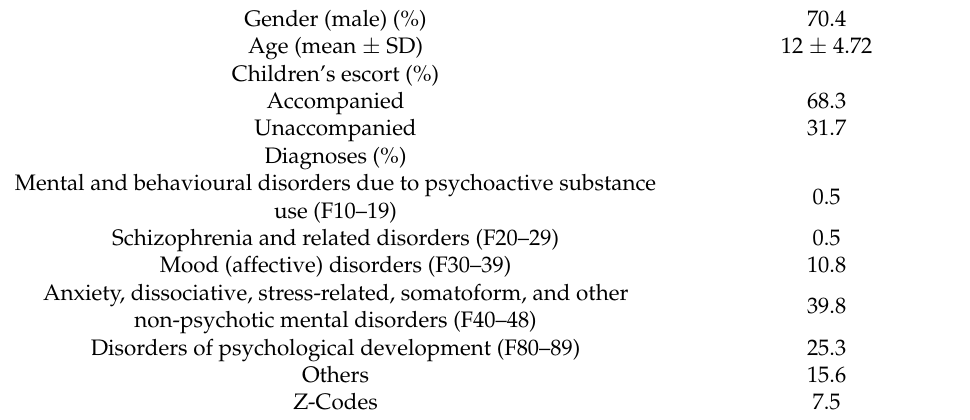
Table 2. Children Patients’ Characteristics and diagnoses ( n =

--

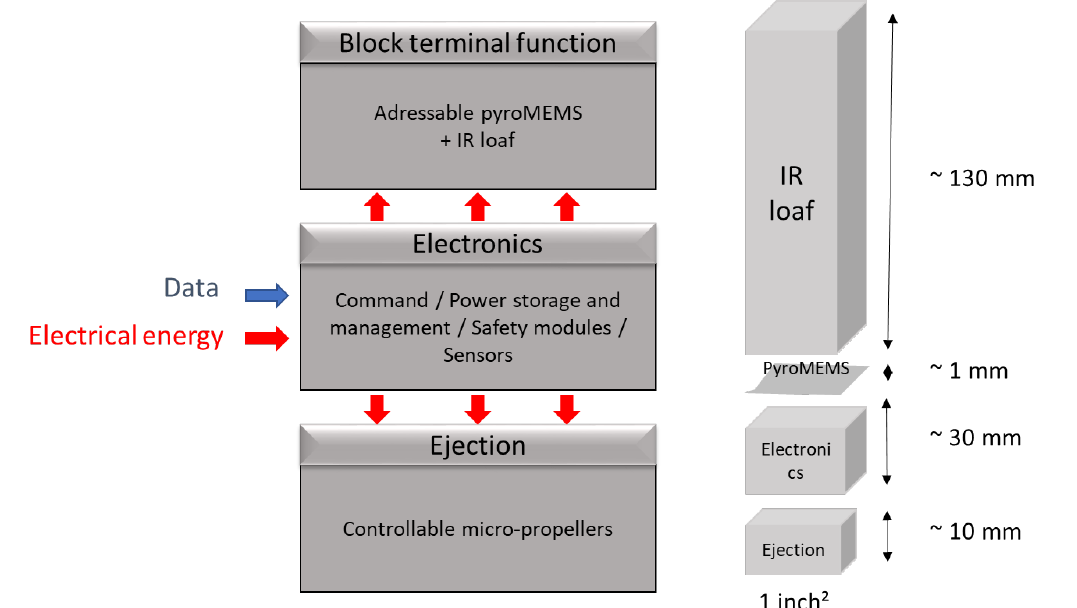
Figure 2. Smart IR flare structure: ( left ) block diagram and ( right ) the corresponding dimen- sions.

--

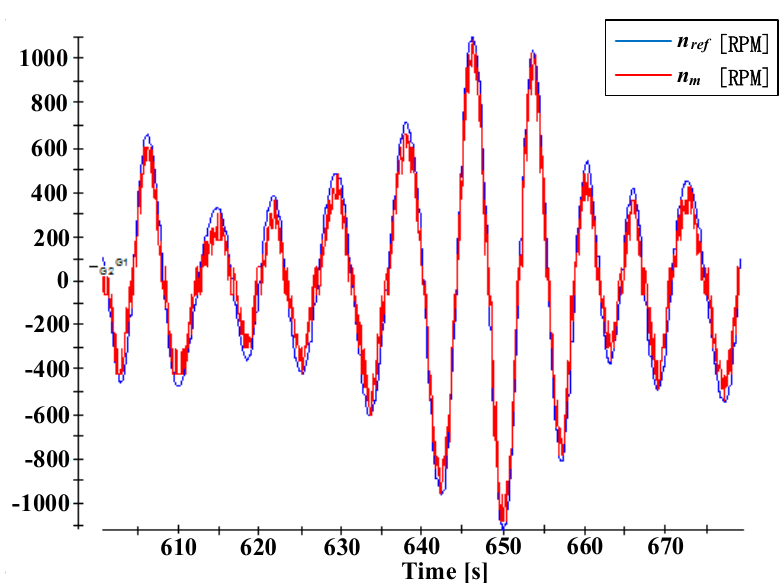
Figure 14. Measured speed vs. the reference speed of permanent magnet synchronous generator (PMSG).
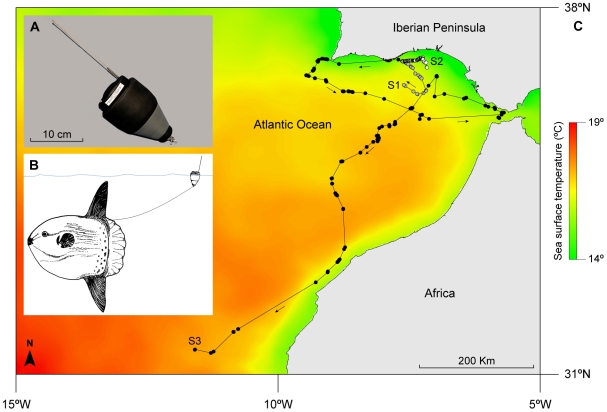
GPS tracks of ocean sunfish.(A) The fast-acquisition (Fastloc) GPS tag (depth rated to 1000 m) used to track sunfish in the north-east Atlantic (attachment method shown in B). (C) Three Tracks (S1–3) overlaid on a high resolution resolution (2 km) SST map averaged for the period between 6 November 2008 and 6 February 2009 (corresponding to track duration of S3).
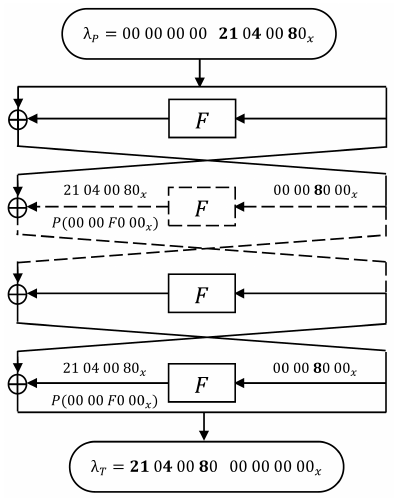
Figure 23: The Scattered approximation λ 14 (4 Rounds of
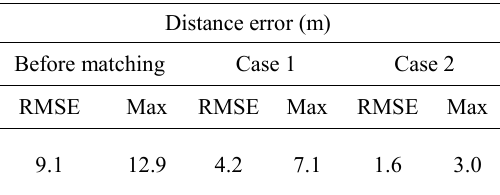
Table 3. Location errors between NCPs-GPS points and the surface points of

--

◆ **TASK**
Return exactly the part of the listing above that opens with the line containing "Figure 14. Measured" and closes with the line containing "Table 3. Location". Pictures stay out.

◆ **SOLUTION TO THE EXERCISE**
Figure 14. Measured speed vs. the reference speed of permanent magnet synchronous generator (PMSG).
GPS tracks of ocean sunfish.(A) The fast-acquisition (Fastloc) GPS tag (depth rated to 1000 m) used to track sunfish in the north-east Atlantic (attachment method shown in B). (C) Three Tracks (S1–3) overlaid on a high resolution resolution (2 km) SST map averaged for the period between 6 November 2008 and 6 February 2009 (corresponding to track duration of S3).
Figure 23: The Scattered approximation λ 14 (4 Rounds of
Table 3. Location errors between NCPs-GPS points and the surface points of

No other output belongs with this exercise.